### Exercise goal
Count the lines in the rows below that contain the string "FACE", and give only the number.

### Material
▬▬▬

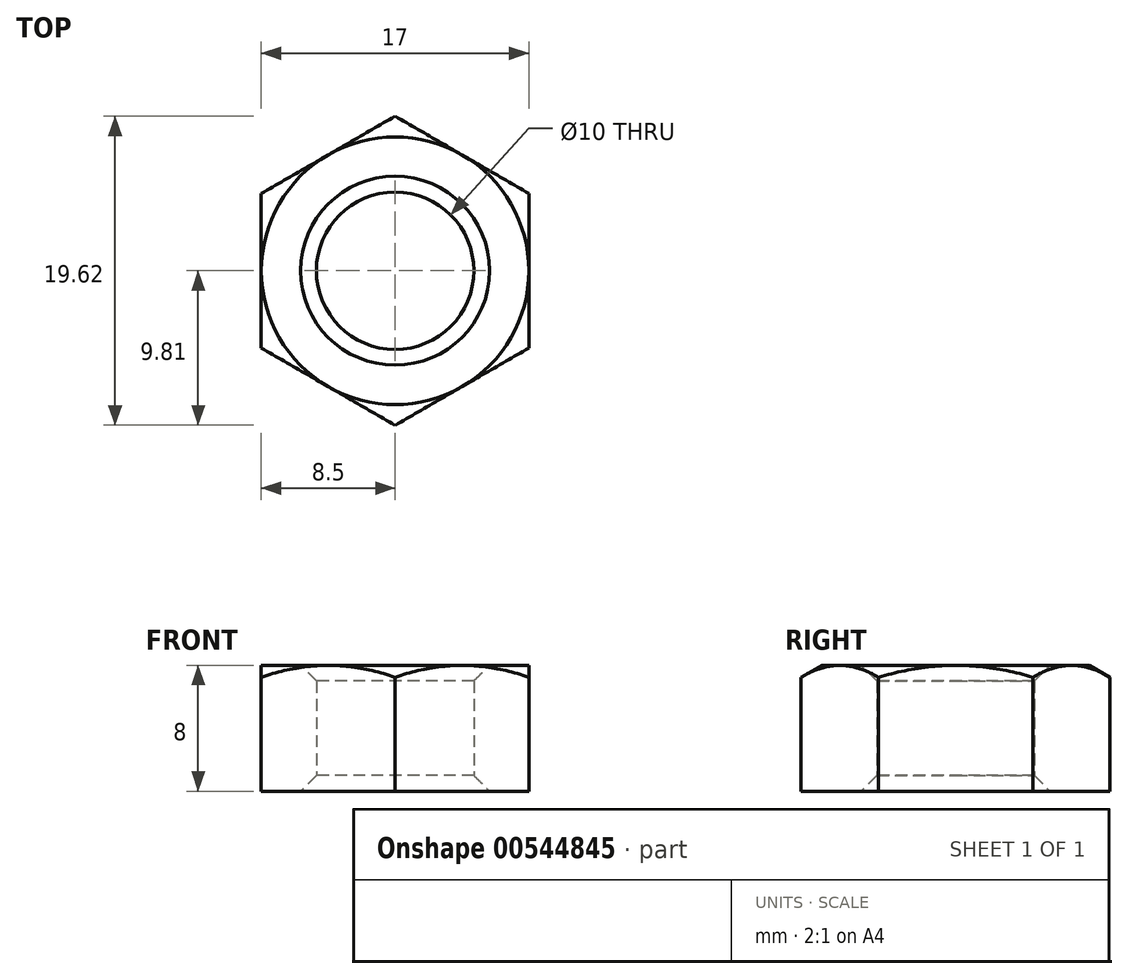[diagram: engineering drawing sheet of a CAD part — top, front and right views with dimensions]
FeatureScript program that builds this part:
annotation { "Feature Type Name" : "Feature", "Feature Type Description" : "" }
export const myFeature = defineFeature(function(context is Context, id is Id, definition is map)
    precondition{}
    {
        {
            var Q0;
            Q0=qCreatedBy(makeId("Top.planeOp"),FACE);
            var sketch = newSketch(context, id + "F0", { "sketchPlane" : qUnion([Q0])});
            skCircle(sketch, "E0.cCircle", {"center": v(0, 0) * mm, "radius": 8.5 * mm, "construction": true});
            skLineSegment(sketch, "E0.0", {"start": v(8.5, -4.9) * mm, "end": v(0, -9.81) * mm});
            skLineSegment(sketch, "E0.1", {"start": v(0, -9.81) * mm, "end": v(-8.5, -4.9) * mm});
            skLineSegment(sketch, "E0.2", {"start": v(-8.5, -4.9) * mm, "end": v(-8.5, 4.9) * mm});
            skLineSegment(sketch, "E0.3", {"start": v(-8.5, 4.9) * mm, "end": v(0, 9.81) * mm});
            skLineSegment(sketch, "E0.4", {"start": v(0, 9.81) * mm, "end": v(8.5, 4.9) * mm});
            skLineSegment(sketch, "E0.5", {"start": v(8.5, 4.9) * mm, "end": v(8.5, -4.9) * mm});
            skPoint(sketch, "E0.0.midPoint", {"position": v(4.25, -7.36) * mm});
            skCircle(sketch, "E1", {"center": v(0, 0) * mm, "radius": 5 * mm});
            skSolve(sketch);
        }
        {
            var Q0;
            Q0 = qSketchRegion(id + "F0", true);
            extrude(context, id + "F1", {"entities" : qUnion([Q0]), "depth" : 8 * mm, "offsetDistance" : 25 * mm});
        }
        {
            var Q0;
            Q0=makeQuery(id+"F1.opExtrude","CAP_EDGE",EDGE,{"disambiguationData":[OSD([sQuery(id+"F0.wireOp",EDGE,"E1")])],"isStart":false});
            var Q1;
            Q1=makeQuery(id+"F1.opExtrude","CAP_EDGE",EDGE,{"disambiguationData":[OSD([sQuery(id+"F0.wireOp",EDGE,"E1")])],"isStart":true});
            chamfer(context, id + "F2", {"entities" : qUnion([Q0, Q1]), "width" : 1 * mm, "tangentPropagation" : true});
        }
        {
            var Q0;
            Q0=qCreatedBy(makeId("Front.planeOp"),FACE);
            var sketch = newSketch(context, id + "F3", { "sketchPlane" : qUnion([Q0])});
            skLineSegment(sketch, "E2", {"start": v(0, 8) * mm, "end": v(0, 0) * mm, "construction": true});
            skLineSegment(sketch, "E3", {"start": v(0, 4) * mm, "end": v(8.5, 4) * mm, "construction": true});
            skLineSegment(sketch, "E4", {"start": v(8.5, 8) * mm, "end": v(18.03, 2.5) * mm});
            skLineSegment(sketch, "E5", {"start": v(18.03, 2.5) * mm, "end": v(18.03, 8) * mm});
            skLineSegment(sketch, "E6", {"start": v(18.03, 8) * mm, "end": v(8.5, 8) * mm});
            skSolve(sketch);
        }
        {
            var Q0;
            Q0 = qSketchRegion(id + "F3", true);
            var Q1;
            Q1=sQuery(id+"F3.wireOp",EDGE,"E2");
            revolve(context, id + "F4", {"operationType" : NewBodyOperationType.REMOVE, "entities" : qUnion([Q0]), "axis" : qUnion([Q1]), "revolveType" : RevolveType.FULL, "oppositeDirection" : true});
        }
    });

▬▬▬

### Solution
2